● TASK DIRECTIONS
Could you write out each of the records below exactly?

Stored items

[Start of Attachment]

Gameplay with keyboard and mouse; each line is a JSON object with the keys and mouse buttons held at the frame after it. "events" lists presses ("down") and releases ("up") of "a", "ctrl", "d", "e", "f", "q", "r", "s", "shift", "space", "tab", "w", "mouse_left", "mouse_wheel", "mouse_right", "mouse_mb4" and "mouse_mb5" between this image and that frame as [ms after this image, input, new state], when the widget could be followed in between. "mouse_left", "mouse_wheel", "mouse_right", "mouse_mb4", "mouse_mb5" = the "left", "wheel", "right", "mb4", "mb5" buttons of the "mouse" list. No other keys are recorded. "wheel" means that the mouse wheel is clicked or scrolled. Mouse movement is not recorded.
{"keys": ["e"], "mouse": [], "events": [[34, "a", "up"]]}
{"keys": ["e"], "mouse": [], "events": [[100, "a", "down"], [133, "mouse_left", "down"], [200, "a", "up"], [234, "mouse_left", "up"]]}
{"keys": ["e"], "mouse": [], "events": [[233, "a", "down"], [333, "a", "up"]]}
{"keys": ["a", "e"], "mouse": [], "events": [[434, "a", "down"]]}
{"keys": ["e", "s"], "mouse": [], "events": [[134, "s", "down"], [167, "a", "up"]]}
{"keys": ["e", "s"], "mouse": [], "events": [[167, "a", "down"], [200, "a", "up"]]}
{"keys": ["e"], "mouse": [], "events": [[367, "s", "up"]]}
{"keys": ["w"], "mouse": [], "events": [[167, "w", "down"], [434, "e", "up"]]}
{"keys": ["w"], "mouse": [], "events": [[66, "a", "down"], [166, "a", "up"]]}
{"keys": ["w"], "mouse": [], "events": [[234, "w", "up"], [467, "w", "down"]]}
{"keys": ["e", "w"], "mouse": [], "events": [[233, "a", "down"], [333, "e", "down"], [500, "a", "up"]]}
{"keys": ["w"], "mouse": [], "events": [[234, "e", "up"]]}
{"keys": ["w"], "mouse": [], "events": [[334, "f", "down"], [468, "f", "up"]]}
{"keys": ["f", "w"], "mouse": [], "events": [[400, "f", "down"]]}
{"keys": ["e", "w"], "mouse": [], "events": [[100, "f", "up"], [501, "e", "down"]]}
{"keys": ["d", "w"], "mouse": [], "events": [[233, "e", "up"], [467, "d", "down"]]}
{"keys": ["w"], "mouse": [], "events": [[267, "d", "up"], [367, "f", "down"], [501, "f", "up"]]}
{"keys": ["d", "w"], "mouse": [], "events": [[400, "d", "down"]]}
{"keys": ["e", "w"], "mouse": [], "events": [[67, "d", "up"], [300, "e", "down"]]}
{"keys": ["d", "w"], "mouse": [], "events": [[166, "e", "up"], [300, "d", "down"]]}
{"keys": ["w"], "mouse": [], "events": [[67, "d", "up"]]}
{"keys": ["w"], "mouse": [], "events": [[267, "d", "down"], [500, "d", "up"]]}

[End of Attachment]

● RESPONSE FOR THIS EXERCISE
Gameplay with keyboard and mouse; each line is a JSON object with the keys and mouse buttons held at the frame after it. "events" lists presses ("down") and releases ("up") of "a", "ctrl", "d", "e", "f", "q", "r", "s", "shift", "space", "tab", "w", "mouse_left", "mouse_wheel", "mouse_right", "mouse_mb4" and "mouse_mb5" between this image and that frame as [ms after this image, input, new state], when the widget could be followed in between. "mouse_left", "mouse_wheel", "mouse_right", "mouse_mb4", "mouse_mb5" = the "left", "wheel", "right", "mb4", "mb5" buttons of the "mouse" list. No other keys are recorded. "wheel" means that the mouse wheel is clicked or scrolled. Mouse movement is not recorded.
{"keys": ["e"], "mouse": [], "events": [[34, "a", "up"]]}
{"keys": ["e"], "mouse": [], "events": [[100, "a", "down"], [133, "mouse_left", "down"], [200, "a", "up"], [234, "mouse_left", "up"]]}
{"keys": ["e"], "mouse": [], "events": [[233, "a", "down"], [333, "a", "up"]]}
{"keys": ["a", "e"], "mouse": [], "events": [[434, "a", "down"]]}
{"keys": ["e", "s"], "mouse": [], "events": [[134, "s", "down"], [167, "a", "up"]]}
{"keys": ["e", "s"], "mouse": [], "events": [[167, "a", "down"], [200, "a", "up"]]}
{"keys": ["e"], "mouse": [], "events": [[367, "s", "up"]]}
{"keys": ["w"], "mouse": [], "events": [[167, "w", "down"], [434, "e", "up"]]}
{"keys": ["w"], "mouse": [], "events": [[66, "a", "down"], [166, "a", "up"]]}
{"keys": ["w"], "mouse": [], "events": [[234, "w", "up"], [467, "w", "down"]]}
{"keys": ["e", "w"], "mouse": [], "events": [[233, "a", "down"], [333, "e", "down"], [500, "a", "up"]]}
{"keys": ["w"], "mouse": [], "events": [[234, "e", "up"]]}
{"keys": ["w"], "mouse": [], "events": [[334, "f", "down"], [468, "f", "up"]]}
{"keys": ["f", "w"], "mouse": [], "events": [[400, "f", "down"]]}
{"keys": ["e", "w"], "mouse": [], "events": [[100, "f", "up"], [501, "e", "down"]]}
{"keys": ["d", "w"], "mouse": [], "events": [[233, "e", "up"], [467, "d", "down"]]}
{"keys": ["w"], "mouse": [], "events": [[267, "d", "up"], [367, "f", "down"], [501, "f", "up"]]}
{"keys": ["d", "w"], "mouse": [], "events": [[400, "d", "down"]]}
{"keys": ["e", "w"], "mouse": [], "events": [[67, "d", "up"], [300, "e", "down"]]}
{"keys": ["d", "w"], "mouse": [], "events": [[166, "e", "up"], [300, "d", "down"]]}
{"keys": ["w"], "mouse": [], "events": [[67, "d", "up"]]}
{"keys": ["w"], "mouse": [], "events": [[267, "d", "down"], [500, "d", "up"]]}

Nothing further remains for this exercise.